WHAT TO PRODUCE: Comb the records below for the string "filterUnits" and copy each line where it turns up.

*** Opening DATA FOR PROCESSING ***

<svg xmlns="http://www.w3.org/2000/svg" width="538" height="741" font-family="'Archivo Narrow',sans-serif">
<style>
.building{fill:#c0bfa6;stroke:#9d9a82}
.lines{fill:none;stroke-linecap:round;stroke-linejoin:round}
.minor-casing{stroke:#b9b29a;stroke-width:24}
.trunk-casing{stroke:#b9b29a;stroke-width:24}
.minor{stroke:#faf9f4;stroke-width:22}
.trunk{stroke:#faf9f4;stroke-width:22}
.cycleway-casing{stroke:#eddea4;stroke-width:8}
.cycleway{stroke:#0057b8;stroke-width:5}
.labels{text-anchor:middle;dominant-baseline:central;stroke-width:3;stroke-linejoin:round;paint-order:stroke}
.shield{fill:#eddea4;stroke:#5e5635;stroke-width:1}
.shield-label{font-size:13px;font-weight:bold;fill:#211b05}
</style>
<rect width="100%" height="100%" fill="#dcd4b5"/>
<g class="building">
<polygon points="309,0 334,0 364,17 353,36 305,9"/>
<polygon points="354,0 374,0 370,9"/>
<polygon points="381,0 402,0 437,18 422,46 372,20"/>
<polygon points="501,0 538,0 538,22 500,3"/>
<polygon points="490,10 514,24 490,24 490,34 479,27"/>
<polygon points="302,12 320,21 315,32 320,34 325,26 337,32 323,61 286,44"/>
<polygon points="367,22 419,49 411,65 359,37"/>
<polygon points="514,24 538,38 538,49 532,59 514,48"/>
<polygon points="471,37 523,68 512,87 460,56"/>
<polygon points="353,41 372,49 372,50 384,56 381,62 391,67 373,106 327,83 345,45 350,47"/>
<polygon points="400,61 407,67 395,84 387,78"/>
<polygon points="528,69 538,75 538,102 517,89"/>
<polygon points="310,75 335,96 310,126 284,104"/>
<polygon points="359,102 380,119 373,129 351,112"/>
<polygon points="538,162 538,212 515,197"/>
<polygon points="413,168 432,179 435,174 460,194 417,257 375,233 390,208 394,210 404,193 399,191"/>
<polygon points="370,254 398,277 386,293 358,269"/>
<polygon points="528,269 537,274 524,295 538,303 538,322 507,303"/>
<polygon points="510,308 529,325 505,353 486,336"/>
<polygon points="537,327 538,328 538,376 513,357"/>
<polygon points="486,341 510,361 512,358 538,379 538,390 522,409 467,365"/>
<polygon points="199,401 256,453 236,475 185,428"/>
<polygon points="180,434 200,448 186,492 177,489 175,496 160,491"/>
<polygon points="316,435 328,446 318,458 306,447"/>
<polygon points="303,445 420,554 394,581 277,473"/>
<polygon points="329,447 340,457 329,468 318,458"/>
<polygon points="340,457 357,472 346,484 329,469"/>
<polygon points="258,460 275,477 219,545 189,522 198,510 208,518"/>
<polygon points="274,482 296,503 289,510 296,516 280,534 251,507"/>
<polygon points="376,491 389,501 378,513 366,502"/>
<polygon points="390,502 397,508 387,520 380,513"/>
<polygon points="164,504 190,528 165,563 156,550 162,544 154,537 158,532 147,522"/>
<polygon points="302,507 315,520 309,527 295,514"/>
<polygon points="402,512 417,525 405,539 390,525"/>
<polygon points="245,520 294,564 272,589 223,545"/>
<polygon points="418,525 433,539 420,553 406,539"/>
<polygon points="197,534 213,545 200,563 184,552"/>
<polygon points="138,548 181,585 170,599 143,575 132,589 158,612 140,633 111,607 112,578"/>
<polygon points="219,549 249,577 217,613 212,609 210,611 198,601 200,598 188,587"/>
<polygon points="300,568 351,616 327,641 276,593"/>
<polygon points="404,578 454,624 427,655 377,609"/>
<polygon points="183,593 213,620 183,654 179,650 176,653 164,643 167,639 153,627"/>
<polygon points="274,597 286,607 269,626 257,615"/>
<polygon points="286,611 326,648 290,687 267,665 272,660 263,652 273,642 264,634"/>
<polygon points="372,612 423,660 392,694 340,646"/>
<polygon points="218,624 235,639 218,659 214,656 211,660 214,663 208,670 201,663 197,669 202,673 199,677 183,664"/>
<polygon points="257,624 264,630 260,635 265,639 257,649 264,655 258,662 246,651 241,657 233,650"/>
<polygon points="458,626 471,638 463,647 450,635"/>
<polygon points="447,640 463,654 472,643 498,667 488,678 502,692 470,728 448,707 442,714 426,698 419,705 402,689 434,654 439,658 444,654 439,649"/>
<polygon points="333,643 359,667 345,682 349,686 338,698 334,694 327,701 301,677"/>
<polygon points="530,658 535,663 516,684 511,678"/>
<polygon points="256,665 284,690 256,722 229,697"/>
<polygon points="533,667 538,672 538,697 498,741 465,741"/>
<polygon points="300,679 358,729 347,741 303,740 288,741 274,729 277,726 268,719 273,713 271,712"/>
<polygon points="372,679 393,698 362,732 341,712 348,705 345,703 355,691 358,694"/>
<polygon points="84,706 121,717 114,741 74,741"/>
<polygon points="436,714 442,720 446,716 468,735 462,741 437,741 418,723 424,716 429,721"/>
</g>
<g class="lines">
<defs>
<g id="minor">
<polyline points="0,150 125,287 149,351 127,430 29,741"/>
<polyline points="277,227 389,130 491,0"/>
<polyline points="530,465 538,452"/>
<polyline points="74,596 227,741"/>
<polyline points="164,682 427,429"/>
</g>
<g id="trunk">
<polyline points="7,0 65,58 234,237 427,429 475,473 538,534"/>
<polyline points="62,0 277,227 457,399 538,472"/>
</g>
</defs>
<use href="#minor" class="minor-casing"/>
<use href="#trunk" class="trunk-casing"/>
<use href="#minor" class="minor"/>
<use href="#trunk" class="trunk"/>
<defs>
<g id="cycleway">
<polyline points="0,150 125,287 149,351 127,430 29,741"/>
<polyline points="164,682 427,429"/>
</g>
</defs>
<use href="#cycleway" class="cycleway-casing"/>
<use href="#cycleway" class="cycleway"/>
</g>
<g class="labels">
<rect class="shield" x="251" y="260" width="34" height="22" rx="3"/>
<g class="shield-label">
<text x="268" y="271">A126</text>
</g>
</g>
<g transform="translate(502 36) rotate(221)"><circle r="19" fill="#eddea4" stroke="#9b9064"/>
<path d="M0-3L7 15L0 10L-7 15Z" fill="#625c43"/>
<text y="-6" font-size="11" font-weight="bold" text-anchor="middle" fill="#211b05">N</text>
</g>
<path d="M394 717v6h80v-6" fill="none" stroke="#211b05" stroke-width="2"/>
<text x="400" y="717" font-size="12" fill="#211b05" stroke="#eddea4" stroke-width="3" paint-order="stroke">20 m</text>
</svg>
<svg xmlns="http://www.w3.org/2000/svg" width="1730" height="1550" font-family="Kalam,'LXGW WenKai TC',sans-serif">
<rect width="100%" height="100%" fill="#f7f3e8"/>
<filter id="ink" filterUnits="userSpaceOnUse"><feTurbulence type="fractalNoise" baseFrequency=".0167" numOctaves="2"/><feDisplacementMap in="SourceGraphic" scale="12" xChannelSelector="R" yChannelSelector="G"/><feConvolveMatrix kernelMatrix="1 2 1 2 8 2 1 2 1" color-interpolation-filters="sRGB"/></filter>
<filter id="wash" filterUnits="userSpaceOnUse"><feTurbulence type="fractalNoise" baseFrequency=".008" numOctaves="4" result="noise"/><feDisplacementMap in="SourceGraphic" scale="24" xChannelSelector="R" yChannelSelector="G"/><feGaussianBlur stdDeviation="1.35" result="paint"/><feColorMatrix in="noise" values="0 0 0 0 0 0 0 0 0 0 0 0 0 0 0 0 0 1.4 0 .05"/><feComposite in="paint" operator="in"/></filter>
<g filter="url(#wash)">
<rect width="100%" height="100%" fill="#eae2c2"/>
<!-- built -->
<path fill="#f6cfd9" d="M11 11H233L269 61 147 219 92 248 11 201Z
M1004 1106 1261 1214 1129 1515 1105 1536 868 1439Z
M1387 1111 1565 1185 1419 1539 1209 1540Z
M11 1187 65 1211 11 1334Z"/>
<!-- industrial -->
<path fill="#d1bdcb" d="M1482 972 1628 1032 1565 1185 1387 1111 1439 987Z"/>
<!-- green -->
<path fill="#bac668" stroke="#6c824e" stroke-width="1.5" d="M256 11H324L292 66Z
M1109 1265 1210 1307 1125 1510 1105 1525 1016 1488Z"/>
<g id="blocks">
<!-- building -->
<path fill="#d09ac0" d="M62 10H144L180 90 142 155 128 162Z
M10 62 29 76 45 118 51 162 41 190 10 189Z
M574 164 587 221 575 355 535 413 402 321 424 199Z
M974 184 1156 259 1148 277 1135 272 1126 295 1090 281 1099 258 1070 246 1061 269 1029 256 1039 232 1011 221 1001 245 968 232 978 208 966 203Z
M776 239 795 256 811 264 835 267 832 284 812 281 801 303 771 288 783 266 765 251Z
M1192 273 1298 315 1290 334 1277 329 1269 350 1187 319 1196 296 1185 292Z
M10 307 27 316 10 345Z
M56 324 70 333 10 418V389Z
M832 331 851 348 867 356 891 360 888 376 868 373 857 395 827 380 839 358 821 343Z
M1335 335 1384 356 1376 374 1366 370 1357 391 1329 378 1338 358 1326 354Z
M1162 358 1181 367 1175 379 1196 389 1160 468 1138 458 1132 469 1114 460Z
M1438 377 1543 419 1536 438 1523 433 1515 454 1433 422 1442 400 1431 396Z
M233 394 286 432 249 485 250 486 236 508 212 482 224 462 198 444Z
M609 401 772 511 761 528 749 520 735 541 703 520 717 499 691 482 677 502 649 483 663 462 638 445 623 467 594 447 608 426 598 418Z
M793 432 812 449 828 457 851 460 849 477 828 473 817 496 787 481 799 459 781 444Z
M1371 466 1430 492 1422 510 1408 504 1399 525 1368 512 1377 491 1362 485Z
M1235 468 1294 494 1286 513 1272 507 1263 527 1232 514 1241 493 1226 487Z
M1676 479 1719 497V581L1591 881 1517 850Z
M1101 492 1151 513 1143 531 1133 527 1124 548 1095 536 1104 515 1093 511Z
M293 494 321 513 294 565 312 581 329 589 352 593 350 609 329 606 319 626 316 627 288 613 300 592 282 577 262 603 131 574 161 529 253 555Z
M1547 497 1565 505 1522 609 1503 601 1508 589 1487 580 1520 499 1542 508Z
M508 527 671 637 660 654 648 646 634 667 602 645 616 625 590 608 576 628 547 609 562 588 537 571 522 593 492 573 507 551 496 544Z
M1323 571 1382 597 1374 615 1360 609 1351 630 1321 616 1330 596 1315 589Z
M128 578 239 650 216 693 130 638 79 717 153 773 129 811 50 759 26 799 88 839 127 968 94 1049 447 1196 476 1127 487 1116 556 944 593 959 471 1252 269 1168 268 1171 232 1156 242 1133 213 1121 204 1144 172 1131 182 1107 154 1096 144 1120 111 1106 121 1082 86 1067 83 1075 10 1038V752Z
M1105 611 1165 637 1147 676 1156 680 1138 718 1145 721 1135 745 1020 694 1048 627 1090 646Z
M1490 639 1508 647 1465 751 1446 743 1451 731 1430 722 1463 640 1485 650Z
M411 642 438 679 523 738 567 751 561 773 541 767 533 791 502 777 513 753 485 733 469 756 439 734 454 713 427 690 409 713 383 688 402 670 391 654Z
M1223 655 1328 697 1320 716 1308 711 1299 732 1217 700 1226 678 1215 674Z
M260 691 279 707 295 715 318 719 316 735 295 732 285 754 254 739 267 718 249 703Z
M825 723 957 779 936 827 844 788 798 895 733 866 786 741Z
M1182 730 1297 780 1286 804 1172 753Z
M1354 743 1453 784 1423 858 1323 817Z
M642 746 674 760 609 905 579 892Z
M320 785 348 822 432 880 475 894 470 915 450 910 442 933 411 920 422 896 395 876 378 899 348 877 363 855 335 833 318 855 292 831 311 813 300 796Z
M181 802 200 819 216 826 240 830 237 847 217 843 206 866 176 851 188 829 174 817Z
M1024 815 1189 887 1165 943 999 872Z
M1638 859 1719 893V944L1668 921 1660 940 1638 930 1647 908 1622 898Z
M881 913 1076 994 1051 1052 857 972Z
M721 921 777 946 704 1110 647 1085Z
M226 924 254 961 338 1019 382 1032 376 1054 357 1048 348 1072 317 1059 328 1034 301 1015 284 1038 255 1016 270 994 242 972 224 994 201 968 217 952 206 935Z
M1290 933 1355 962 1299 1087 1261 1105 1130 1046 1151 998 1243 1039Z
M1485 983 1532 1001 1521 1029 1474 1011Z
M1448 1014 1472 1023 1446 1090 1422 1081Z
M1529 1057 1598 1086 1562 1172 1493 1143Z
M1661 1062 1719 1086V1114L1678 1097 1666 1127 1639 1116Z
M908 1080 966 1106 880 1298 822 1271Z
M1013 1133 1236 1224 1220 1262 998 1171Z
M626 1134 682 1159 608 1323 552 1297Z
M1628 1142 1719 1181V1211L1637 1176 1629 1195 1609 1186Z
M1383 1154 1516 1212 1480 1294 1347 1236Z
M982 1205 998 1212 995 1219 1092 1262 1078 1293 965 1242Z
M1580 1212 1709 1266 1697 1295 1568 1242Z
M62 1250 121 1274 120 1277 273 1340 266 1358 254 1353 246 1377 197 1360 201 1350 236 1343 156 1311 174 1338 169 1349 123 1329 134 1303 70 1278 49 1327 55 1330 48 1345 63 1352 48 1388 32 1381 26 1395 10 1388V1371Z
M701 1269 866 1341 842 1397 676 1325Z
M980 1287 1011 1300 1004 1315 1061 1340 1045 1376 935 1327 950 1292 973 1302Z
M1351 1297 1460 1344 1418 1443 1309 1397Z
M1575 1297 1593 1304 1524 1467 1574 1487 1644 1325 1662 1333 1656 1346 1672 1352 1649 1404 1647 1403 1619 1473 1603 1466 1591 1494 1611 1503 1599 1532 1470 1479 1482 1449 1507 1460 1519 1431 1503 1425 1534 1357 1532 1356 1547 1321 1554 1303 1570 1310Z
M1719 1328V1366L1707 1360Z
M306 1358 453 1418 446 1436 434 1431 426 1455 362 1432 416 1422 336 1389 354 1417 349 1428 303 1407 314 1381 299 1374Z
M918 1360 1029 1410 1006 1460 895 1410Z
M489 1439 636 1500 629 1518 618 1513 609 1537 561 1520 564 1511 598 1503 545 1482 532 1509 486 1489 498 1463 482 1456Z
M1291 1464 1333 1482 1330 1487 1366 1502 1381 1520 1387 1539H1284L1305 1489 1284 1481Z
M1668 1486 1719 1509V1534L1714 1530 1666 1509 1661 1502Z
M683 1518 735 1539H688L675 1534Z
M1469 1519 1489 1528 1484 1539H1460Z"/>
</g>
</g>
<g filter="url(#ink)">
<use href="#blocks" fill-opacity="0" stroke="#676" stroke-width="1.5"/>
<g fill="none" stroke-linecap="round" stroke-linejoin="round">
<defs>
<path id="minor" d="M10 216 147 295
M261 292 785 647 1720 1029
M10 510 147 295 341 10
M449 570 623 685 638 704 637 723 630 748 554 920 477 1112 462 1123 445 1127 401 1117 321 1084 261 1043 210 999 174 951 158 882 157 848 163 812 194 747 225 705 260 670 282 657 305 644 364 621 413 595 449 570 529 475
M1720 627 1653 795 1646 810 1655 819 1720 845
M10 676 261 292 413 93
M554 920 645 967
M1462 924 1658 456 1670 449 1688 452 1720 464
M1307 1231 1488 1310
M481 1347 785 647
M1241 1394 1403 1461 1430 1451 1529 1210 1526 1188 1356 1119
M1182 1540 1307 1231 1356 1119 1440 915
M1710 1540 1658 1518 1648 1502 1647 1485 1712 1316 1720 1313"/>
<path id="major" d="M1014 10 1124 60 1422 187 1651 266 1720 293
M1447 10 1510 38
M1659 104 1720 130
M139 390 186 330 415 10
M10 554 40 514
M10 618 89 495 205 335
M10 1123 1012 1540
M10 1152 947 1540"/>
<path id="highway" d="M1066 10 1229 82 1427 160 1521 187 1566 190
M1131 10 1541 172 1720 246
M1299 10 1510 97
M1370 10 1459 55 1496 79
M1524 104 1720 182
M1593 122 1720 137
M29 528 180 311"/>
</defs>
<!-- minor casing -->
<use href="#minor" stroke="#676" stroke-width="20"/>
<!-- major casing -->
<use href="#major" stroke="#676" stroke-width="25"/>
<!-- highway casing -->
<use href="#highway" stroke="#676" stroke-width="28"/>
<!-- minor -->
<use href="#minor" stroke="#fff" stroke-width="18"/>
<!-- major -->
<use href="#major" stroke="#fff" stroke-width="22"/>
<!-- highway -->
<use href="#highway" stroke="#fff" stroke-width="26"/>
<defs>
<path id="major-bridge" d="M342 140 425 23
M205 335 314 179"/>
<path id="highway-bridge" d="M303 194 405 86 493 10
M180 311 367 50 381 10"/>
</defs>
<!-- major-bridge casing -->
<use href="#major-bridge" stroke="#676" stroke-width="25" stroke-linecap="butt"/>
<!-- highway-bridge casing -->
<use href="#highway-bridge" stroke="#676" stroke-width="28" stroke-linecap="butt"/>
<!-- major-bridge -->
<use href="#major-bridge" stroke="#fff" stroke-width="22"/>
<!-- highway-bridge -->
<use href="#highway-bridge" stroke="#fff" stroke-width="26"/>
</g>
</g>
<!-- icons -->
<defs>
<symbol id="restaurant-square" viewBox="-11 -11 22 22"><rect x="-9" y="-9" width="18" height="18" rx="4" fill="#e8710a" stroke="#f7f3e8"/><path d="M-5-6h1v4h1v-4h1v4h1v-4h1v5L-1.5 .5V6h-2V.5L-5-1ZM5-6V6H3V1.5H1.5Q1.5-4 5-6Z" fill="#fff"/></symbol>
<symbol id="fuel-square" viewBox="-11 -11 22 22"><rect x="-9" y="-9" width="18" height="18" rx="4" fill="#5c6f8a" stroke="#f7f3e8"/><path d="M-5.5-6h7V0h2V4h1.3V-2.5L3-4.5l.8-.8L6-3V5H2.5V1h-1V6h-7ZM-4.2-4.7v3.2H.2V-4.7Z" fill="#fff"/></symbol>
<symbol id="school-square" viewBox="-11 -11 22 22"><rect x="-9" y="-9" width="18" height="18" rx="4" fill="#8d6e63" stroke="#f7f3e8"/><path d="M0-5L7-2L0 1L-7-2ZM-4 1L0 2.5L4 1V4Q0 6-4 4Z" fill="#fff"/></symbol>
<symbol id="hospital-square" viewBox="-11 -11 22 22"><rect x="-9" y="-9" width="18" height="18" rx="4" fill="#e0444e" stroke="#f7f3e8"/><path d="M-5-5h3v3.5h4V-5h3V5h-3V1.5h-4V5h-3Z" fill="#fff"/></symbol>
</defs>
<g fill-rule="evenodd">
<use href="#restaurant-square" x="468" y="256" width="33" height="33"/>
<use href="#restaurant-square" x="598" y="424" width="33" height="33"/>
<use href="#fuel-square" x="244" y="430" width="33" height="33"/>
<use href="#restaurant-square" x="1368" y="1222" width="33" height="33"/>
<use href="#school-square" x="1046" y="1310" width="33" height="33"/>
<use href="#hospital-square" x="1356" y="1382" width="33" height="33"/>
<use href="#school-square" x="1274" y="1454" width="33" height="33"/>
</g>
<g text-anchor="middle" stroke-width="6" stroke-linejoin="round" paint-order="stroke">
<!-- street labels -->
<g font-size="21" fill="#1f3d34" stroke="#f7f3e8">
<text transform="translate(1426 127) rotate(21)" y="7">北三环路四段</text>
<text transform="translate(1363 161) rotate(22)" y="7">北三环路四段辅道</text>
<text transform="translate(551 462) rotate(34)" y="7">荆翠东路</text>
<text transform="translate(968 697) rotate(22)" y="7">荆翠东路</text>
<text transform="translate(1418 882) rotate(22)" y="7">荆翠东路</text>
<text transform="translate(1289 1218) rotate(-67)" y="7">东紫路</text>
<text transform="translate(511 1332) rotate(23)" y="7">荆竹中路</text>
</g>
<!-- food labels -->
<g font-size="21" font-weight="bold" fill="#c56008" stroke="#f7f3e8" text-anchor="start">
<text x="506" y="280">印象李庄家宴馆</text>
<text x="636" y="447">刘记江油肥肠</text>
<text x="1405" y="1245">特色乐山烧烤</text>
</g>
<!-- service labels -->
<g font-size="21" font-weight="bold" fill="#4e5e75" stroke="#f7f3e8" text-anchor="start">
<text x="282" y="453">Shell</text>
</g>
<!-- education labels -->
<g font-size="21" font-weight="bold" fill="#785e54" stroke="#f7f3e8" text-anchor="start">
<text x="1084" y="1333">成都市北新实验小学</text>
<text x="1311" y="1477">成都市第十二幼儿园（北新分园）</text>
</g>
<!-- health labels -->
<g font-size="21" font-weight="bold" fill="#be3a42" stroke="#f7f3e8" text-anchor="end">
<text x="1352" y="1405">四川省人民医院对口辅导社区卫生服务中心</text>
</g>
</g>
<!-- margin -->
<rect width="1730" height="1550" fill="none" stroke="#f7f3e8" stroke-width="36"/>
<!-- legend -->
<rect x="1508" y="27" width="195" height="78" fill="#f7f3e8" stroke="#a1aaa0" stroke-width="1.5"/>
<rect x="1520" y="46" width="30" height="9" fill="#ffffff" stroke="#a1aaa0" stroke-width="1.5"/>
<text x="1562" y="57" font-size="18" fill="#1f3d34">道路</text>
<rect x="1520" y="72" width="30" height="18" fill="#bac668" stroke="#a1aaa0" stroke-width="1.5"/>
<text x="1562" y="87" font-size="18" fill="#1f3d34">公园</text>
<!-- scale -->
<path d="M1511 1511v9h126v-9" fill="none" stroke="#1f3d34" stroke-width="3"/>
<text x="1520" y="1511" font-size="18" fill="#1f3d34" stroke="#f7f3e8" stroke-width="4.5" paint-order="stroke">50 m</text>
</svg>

*** Closing DATA FOR PROCESSING ***

EXERCISE ANSWER:
<filter id="ink" filterUnits="userSpaceOnUse"><feTurbulence type="fractalNoise" baseFrequency=".0167" numOctaves="2"/><feDisplacementMap in="SourceGraphic" scale="12" xChannelSelector="R" yChannelSelector="G"/><feConvolveMatrix kernelMatrix="1 2 1 2 8 2 1 2 1" color-interpolation-filters="sRGB"/></filter>
<filter id="wash" filterUnits="userSpaceOnUse"><feTurbulence type="fractalNoise" baseFrequency=".008" numOctaves="4" result="noise"/><feDisplacementMap in="SourceGraphic" scale="24" xChannelSelector="R" yChannelSelector="G"/><feGaussianBlur stdDeviation="1.35" result="paint"/><feColorMatrix in="noise" values="0 0 0 0 0 0 0 0 0 0 0 0 0 0 0 0 0 1.4 0 .05"/><feComposite in="paint" operator="in"/></filter>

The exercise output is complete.